やり方:
下にある治療薬開発のインタビューから、「アルツハイマー病の治療薬がいよいよできるのですか?」から「らの方が早いかもしれません。」までの部分を一字も変えずに書き写してください。

与えられた文章:
ハリマ化成グループ

One Hour Interview

One Hour Interview

有機合成の手法を駆使してアルツハイマー病やHIVの治療薬開発を目指す

今野博行

現実味が高い試薬の開発

アルツハイマー病の治療薬がいよいよできるのですか?

 そう簡単ではありません。次は動物実験を考えていて、あるベンチャー企業との協力体制もすでにできていますが、正直言うとやってみないと分からないところもあります。

 ただひとつ、面白い結果が出ています。これとよく似た化合物で、毒性が出るものに特異的に結合して蛍光を発するものを見つけたのです。この化合物を使った反応を利用すれば、たとえば血液を1、2滴採取して認知症かどうか判断できる試薬として使えるかもしれません。治療薬よりはこちらの方が早いかもしれません。

研究が順調に進むと仮定したら、試薬はいつ頃できるのでしょう。

 ウーン……。今のところはとてもいいデータばかり出ています。学生に実験の指示をすると、だいたいうまくいきます。あくまでも、

 今のところは、ですよ。これからきっと何か大きな問題が出てくるでしょう。

記録一覧:
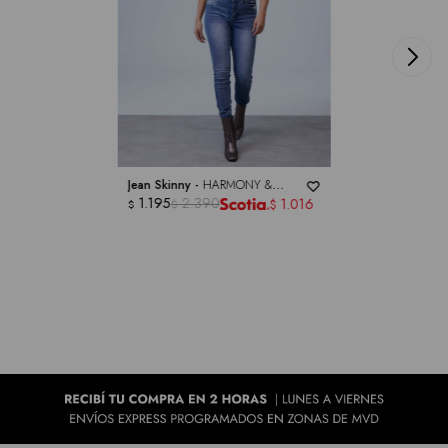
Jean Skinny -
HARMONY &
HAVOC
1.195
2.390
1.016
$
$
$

* * *

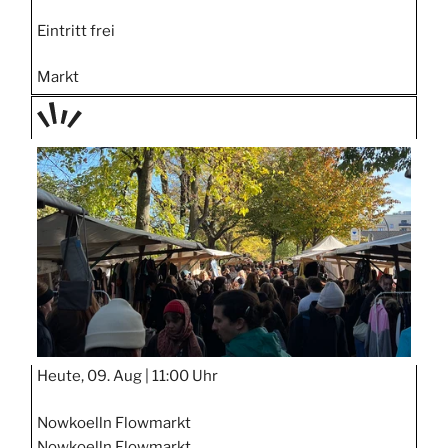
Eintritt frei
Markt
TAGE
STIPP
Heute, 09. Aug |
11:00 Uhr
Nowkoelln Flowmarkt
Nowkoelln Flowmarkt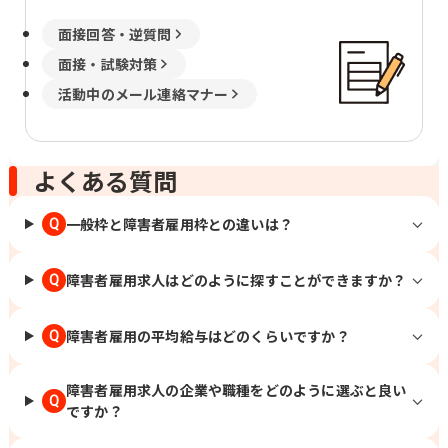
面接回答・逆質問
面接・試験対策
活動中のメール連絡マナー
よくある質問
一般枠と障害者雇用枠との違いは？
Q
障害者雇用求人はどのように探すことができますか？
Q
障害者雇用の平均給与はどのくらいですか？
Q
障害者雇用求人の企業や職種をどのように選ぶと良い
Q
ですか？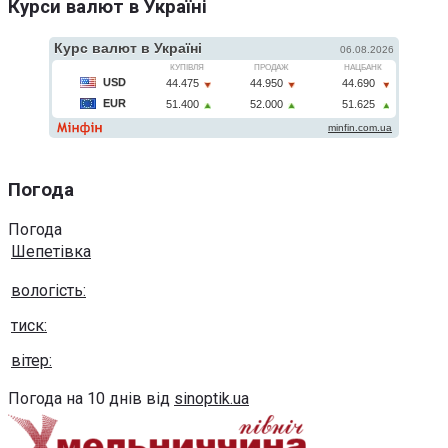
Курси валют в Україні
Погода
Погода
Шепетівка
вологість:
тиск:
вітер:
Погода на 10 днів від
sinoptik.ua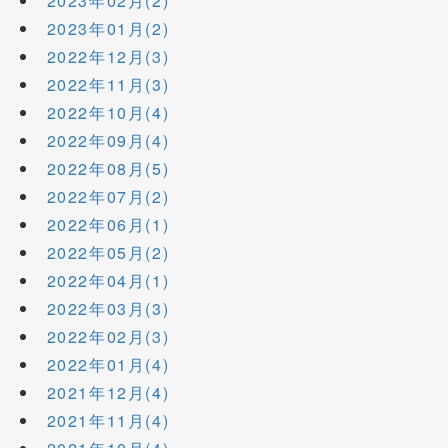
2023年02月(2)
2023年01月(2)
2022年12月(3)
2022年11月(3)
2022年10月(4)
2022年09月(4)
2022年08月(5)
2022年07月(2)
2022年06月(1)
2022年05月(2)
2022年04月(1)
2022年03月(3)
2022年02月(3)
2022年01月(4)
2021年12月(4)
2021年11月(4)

--

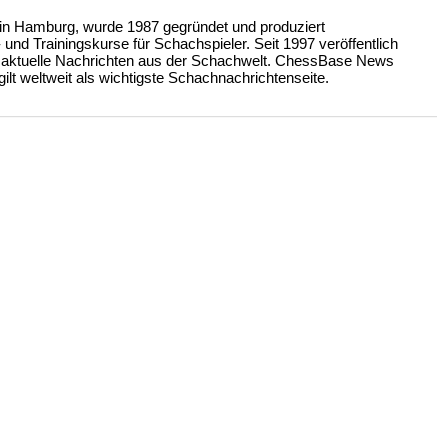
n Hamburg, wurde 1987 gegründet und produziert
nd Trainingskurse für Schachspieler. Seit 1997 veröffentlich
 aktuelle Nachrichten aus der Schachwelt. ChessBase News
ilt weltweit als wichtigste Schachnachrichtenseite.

答え:
アルツハイマー病の治療薬がいよいよできるのですか?

 そう簡単ではありません。次は動物実験を考えていて、あるベンチャー企業との協力体制もすでにできていますが、正直言うとやってみないと分からないところもあります。

 ただひとつ、面白い結果が出ています。これとよく似た化合物で、毒性が出るものに特異的に結合して蛍光を発するものを見つけたのです。この化合物を使った反応を利用すれば、たとえば血液を1、2滴採取して認知症かどうか判断できる試薬として使えるかもしれません。治療薬よりはこちらの方が早いかもしれません。